O crânio é um osso muito importante na nossa cabeça, pois constitui a barreira entre o nosso cérebro e o mundo exterior e protege o funcionamento normal dos tecidos do cérebro. O crânio pode apresentar um defeito por muitas razões, tais como uma queda acidental de altura, ser atingido por um objeto pesado que pode facilmente causar danos no cérebro, ou devido a uma lesão no próprio crânio que requer cirurgia de desbridamento, causando assim um defeito no crânio. Geralmente, se o defeito for superior a 3 cm x 3 cm, é necessária uma reparação do crânio. Se o defeito não for reparado a tempo, haverá um grande perigo de o tecido cerebral não estar bem protegido, o que afectará o funcionamento normal do corpo e, a longo prazo, o doente terá um grande obstáculo psicológico, porque o colapso ou a protuberância do cérebro se sente diferente das pessoas comuns, resultando num sentimento de inferioridade e falta de autoconfiança, afectando assim grandemente a vida e o trabalho do doente.
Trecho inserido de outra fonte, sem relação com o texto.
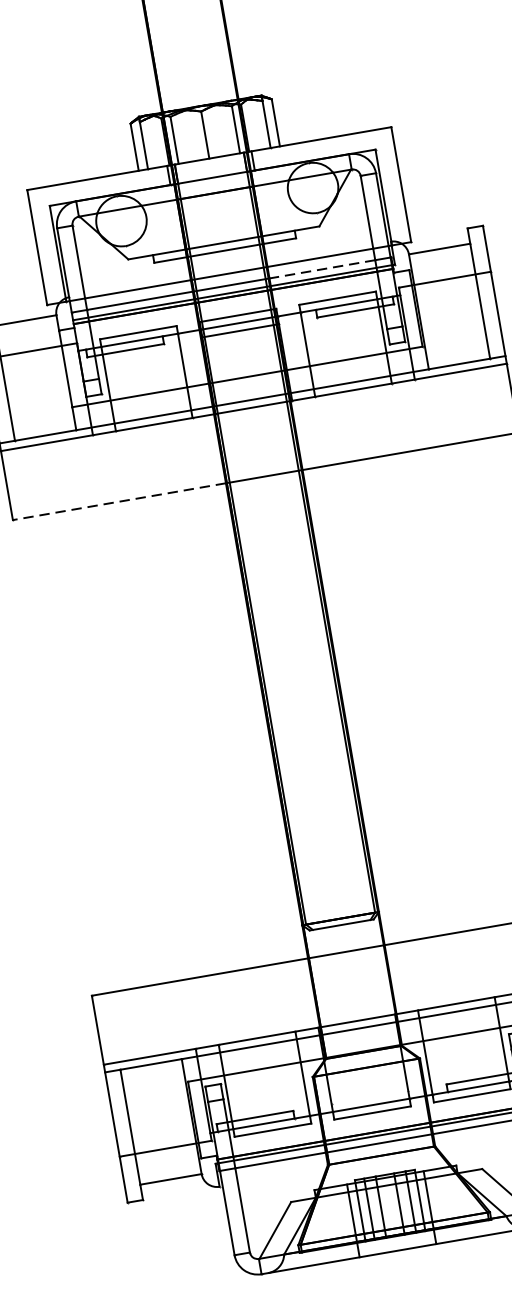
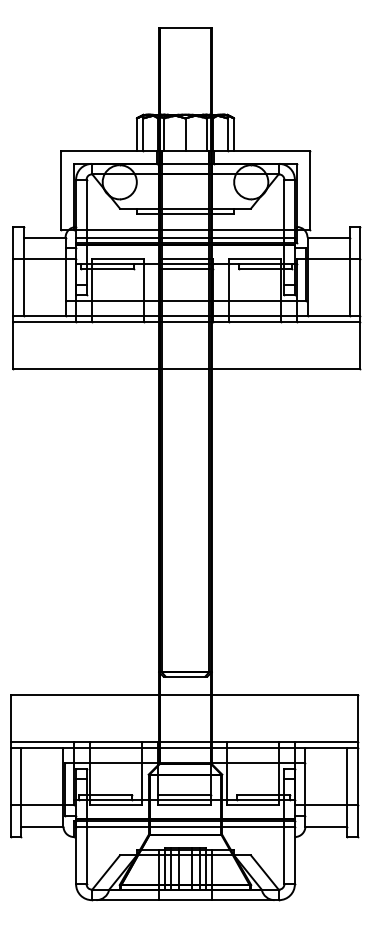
line: (321, 269) -> (247, 237), dashed -> solid
line: (118, 501) -> (85, 368), dashed -> solid
line: (369, 1096) -> (184, 794), added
Por este motivo, os doentes com grandes defeitos no crânio devem ser submetidos a uma cirurgia de reparação do crânio o mais rapidamente possível, no prazo de três meses após a cirurgia. Com os avanços da medicina, estão a ficar disponíveis cada vez mais materiais de reparação craniana. O plexiglass, a apatite leve e o cimento de fosfato de cálcio, outrora utilizados na prática clínica, foram retirados da cena médica devido aos seus fracos resultados clínicos. O material mais utilizado atualmente para a reparação do crânio é a malha de titânio, que também é utilizada há muito tempo e é um material de qualidade com bons resultados. No entanto, as propriedades metálicas da malha de titânio têm muitas vezes consequências para os doentes, como a sensibilidade ao frio e ao calor e erros nas imagens de TAC. Graças aos esforços dos investigadores médicos, está a ser utilizado clinicamente um novo tipo de material protésico craniano: o PEEK. O material é conhecido como poliéter éter cetona, um biomaterial polimérico que se aproxima muito do osso craniano humano em termos de elasticidade, transferência de calor, rigidez e estabilidade, e pode ser moldado em três dimensões para se adaptar perfeitamente à estrutura craniana sem preocupações de precisão ou estética. Numerosos casos clínicos demonstraram que não há desconforto ou complicações associadas aos materiais de reparação do osso craniano PEEK, tornando-o a melhor escolha atual para a reparação do osso craniano.